The display unit calculates the ratio of the absorption of red light to infrared light based on the pulsatile component of the signal. This ratio is then used to estimate the SpO₂ value. A calibration curve is used to convert the ratio into a percentage value of oxygen saturation.
To measure the heart rate, the display unit analyzes the frequency of the pulsatile signal. Each pulse corresponds to one heartbeat, so by counting the number of pulses per minute, the heart rate can be determined.
Factors Affecting Pulse Oximeter Readings
Although pulse oximeters are generally reliable, there are several factors that can affect their readings.
Motion artifacts are a common problem. If the patient moves their finger or the probe is not properly placed, it can cause inaccurate readings. This is because motion can change the amount of light reaching the photodetector and introduce noise into the signal.
Poor perfusion, such as in cases of low blood pressure or cold extremities, can also affect the readings. When blood flow is reduced, there may not be enough blood in the tissue for the pulse oximeter to accurately measure the oxygen saturation.
Certain skin pigments, such as melanin, can absorb light and interfere with the measurement. Dark - skinned individuals may sometimes get slightly inaccurate readings, although modern pulse oximeters are designed to minimize this effect.
Our Range of Pulse Oximeters
As a supplier, we offer a wide range of high - quality pulse oximeters to meet different needs.
The LED Display Blood Oxygen Monitor Fingertip is a popular choice for home use. It features a clear LED display that shows the SpO₂ and heart rate values. It is easy to use, with a simple one - button operation. Just place your finger in the probe, and within seconds, you can get an accurate reading of your oxygen saturation and heart rate.
For children, we have the Children Finger Pulse Oximeter Prince - 100D. This oximeter is specially designed with a smaller probe to fit a child's finger comfortably. It has a bright display and is very sensitive, ensuring accurate readings even for small children.
Another great option for children is the Children Fingertip Pulse Oximeter. It is lightweight and portable, making it convenient for parents to carry around. It also has a soft and flexible probe that won't cause any discomfort to the child.
Why Choose Our Pulse Oximeters
Our pulse oximeters are manufactured using the latest technology and high - quality materials. They are accurate, reliable, and easy to use. We have a strict quality control process to ensure that each oximeter meets the highest standards.
We also offer excellent customer service. Our team of experts is always ready to answer your questions and provide you with technical support. Whether you are a healthcare professional or an individual looking for a home - use oximeter, we can help you choose the right product for your needs.
Contact Us for Procurement
If you are interested in purchasing our pulse oximeters, we would be more than happy to discuss your requirements. Whether you need a small quantity for personal use or a large order for a healthcare facility, we can offer you competitive prices and timely delivery.

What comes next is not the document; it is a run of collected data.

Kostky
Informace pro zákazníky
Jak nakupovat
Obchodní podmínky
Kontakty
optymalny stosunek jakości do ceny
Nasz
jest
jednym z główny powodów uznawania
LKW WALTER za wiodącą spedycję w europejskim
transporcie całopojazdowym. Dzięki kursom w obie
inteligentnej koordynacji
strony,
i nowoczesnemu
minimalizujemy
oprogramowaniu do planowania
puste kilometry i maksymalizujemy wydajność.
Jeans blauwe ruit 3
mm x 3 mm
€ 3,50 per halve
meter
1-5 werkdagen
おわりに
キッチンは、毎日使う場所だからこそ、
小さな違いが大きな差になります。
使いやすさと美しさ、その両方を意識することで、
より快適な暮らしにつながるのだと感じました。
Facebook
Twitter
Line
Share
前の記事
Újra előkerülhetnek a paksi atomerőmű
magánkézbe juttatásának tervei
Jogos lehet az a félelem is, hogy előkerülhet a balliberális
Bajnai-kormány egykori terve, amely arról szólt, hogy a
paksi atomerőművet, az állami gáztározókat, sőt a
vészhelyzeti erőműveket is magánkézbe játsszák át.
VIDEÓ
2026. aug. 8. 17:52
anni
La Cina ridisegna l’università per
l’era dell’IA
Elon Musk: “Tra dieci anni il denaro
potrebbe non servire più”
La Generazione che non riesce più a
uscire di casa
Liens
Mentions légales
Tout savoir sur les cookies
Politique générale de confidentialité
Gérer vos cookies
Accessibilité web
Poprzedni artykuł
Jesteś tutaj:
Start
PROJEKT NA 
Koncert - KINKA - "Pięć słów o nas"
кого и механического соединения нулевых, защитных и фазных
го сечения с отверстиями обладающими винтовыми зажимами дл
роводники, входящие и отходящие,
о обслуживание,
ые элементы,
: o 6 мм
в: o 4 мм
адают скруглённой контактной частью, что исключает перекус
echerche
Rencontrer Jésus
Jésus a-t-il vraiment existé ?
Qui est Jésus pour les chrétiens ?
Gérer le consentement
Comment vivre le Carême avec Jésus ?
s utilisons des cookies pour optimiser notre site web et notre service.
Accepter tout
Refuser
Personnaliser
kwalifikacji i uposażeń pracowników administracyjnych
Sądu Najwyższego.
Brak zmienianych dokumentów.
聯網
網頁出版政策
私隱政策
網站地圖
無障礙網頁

Reach out to us to start a procurement discussion. We look forward to serving you and helping you get the best pulse oximeters for your needs.
References
- "Principles of Pulse Oximetry" by J. J. Tobin, in Principles and Practice of Intensive Care Monitoring.
- "Pulse Oximetry: Technology and Clinical Practice" edited by G. D. DuBois and C. J. Newth.
- "Non - Invasive Monitoring of Blood Oxygen Saturation" in Medical Instrumentation: Application and Design by J. G. Webster.